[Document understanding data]
* * *
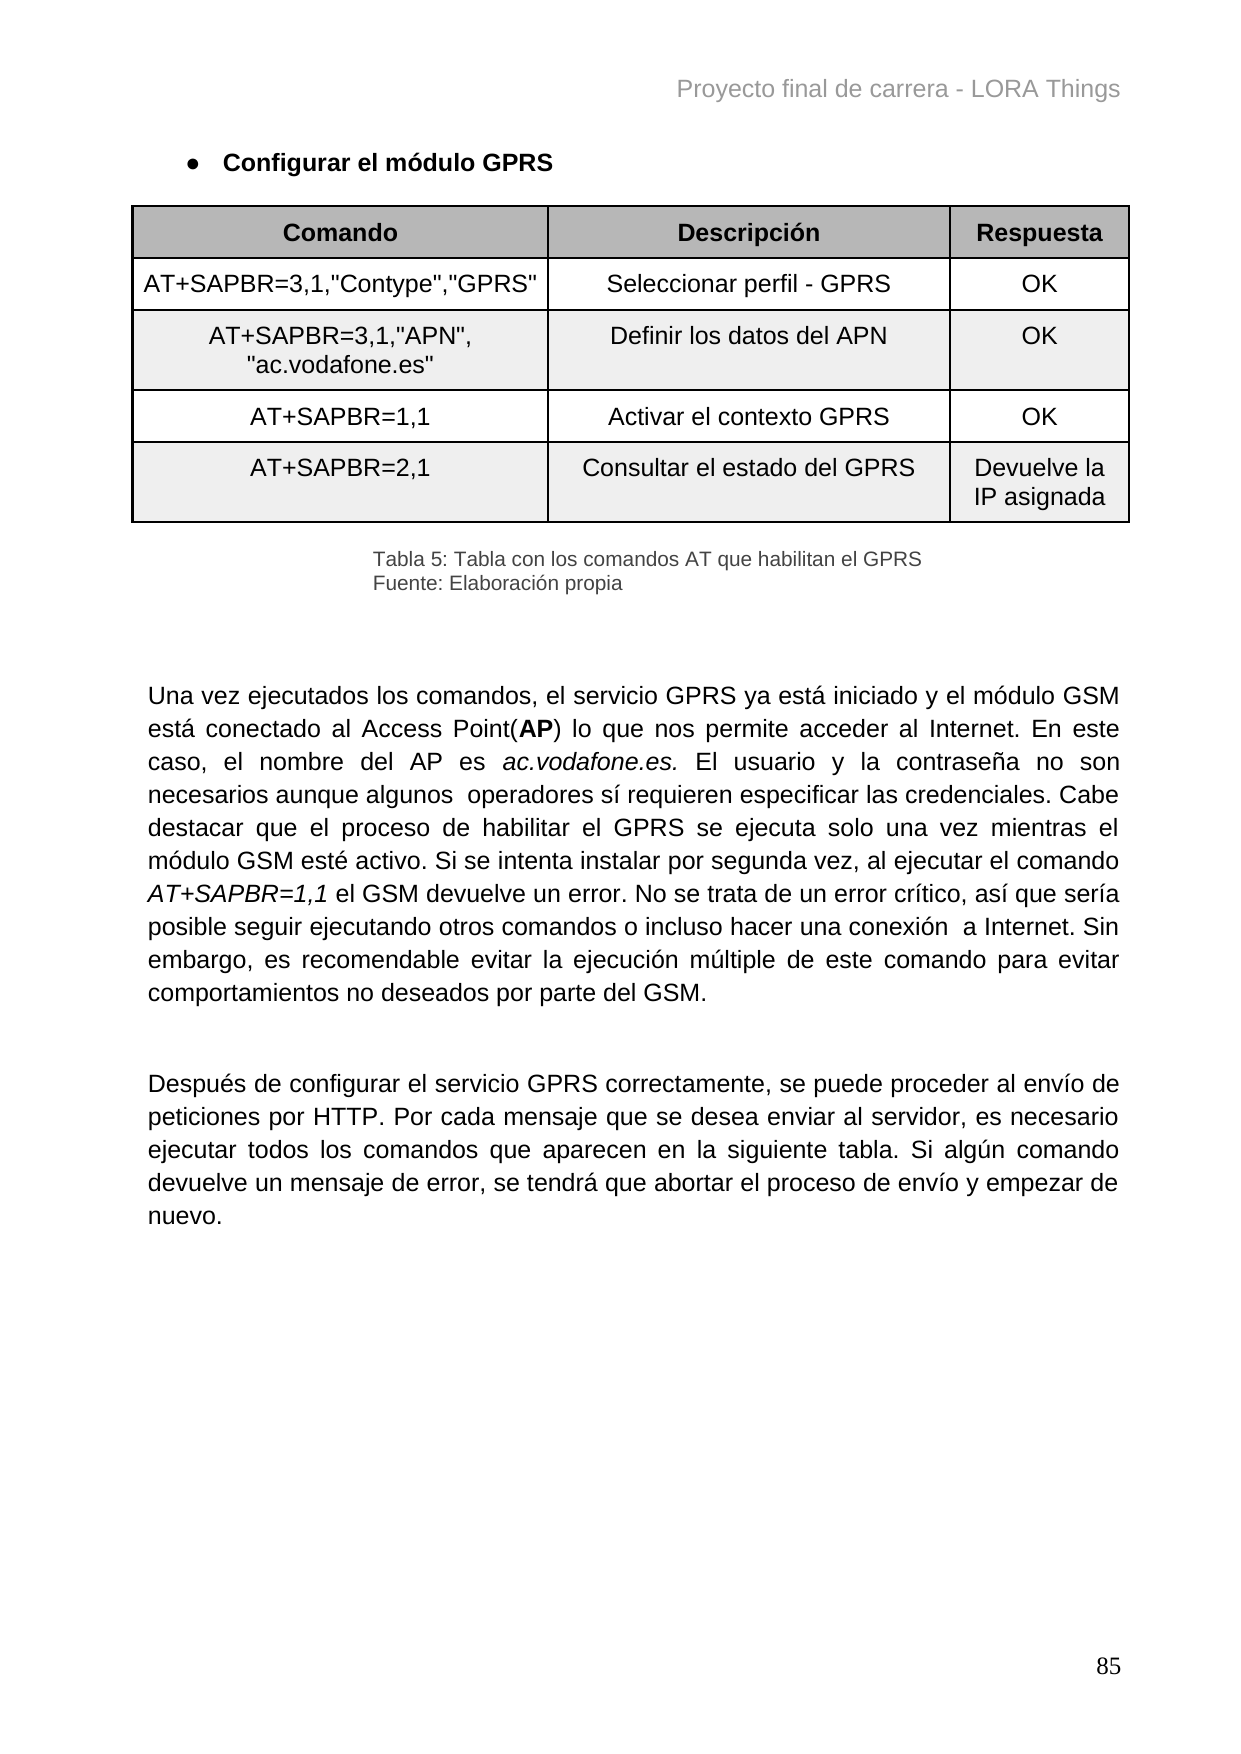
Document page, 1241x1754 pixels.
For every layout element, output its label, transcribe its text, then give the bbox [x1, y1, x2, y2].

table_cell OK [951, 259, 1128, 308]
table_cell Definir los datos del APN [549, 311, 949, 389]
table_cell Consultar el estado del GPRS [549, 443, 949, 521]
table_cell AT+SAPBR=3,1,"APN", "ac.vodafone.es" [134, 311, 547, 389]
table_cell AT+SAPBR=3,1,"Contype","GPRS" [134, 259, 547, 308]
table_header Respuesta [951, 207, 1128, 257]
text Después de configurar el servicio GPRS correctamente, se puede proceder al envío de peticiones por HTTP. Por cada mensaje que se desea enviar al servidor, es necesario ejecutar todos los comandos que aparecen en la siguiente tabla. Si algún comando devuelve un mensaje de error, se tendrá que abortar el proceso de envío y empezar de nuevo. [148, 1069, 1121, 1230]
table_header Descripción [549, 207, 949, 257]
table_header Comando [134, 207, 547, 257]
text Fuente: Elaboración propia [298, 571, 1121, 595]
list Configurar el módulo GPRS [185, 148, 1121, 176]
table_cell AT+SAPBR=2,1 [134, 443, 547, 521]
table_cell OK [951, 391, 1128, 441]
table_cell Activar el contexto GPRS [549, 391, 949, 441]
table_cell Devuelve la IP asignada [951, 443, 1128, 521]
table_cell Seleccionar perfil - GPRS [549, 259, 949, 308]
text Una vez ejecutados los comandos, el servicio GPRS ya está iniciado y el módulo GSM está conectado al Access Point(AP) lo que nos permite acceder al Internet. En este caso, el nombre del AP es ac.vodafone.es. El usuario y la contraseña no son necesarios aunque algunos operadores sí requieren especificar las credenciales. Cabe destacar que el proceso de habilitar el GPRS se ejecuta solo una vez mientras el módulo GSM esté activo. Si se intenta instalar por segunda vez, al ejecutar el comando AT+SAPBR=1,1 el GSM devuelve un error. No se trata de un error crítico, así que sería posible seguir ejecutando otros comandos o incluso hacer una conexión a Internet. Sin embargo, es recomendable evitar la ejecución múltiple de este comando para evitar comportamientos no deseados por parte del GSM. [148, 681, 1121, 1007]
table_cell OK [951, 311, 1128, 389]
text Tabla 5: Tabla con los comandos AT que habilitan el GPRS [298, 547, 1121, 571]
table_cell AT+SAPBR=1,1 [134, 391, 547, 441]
* * *
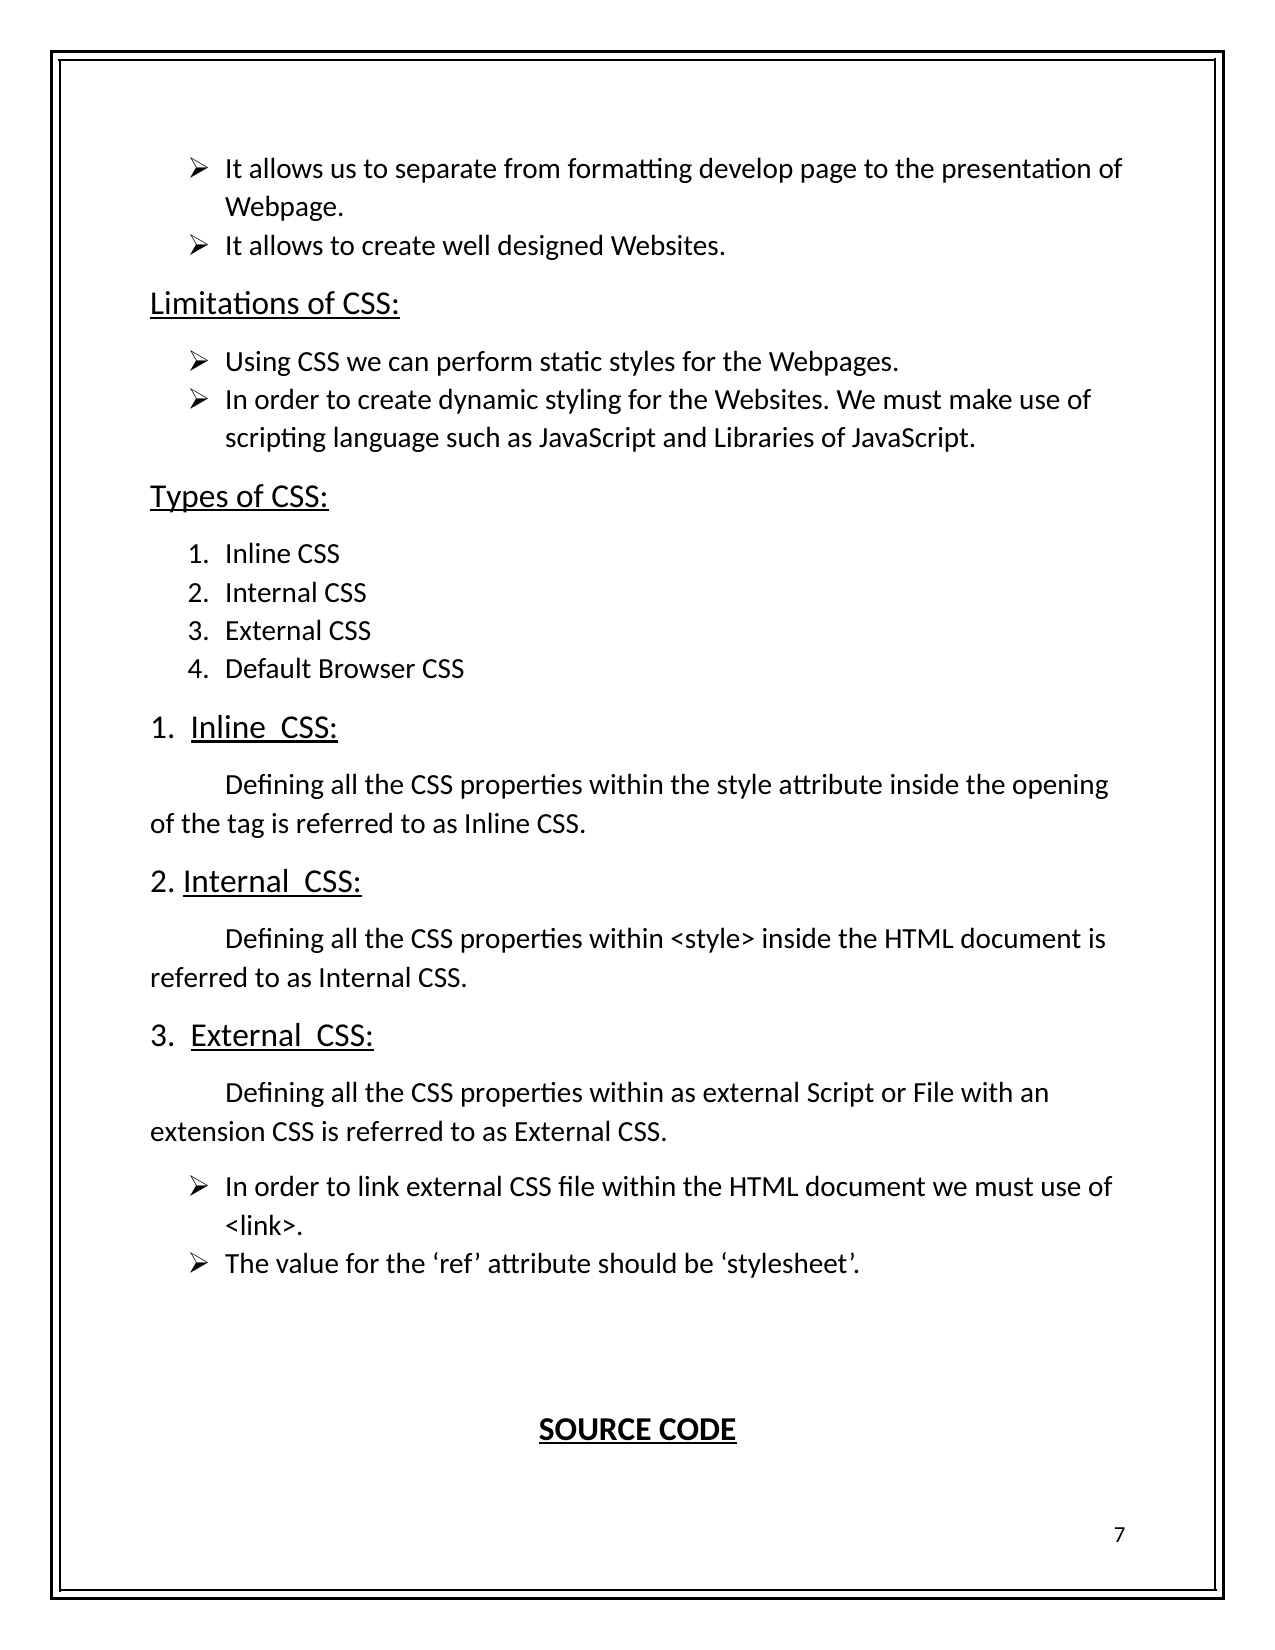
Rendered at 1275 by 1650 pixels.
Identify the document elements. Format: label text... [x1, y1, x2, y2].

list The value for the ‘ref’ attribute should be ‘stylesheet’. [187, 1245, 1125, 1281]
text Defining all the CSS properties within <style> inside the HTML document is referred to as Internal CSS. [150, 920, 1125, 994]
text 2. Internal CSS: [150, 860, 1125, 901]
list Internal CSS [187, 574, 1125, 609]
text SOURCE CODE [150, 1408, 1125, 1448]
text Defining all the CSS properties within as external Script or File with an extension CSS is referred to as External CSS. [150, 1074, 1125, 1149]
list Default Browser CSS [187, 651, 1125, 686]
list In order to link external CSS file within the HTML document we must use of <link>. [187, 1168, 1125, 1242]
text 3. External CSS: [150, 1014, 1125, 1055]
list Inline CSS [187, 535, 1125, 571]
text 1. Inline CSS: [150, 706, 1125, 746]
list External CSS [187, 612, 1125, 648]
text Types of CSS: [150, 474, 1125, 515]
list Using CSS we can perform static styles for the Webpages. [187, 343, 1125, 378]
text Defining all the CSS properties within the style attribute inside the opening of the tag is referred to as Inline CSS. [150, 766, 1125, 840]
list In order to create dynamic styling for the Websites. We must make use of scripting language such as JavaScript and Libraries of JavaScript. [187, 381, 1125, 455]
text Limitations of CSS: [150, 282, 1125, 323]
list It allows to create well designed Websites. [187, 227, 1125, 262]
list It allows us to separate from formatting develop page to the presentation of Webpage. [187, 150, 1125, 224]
* * *
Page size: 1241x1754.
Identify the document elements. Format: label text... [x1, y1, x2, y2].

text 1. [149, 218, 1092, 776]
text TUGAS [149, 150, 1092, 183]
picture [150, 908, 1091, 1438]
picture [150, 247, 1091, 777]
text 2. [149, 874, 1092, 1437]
* * *
Copy out the lines of the data where the string "pixels" occurs.

Document page, 1241x1754 pixels.
Rendered at 1275 by 1650 pixels.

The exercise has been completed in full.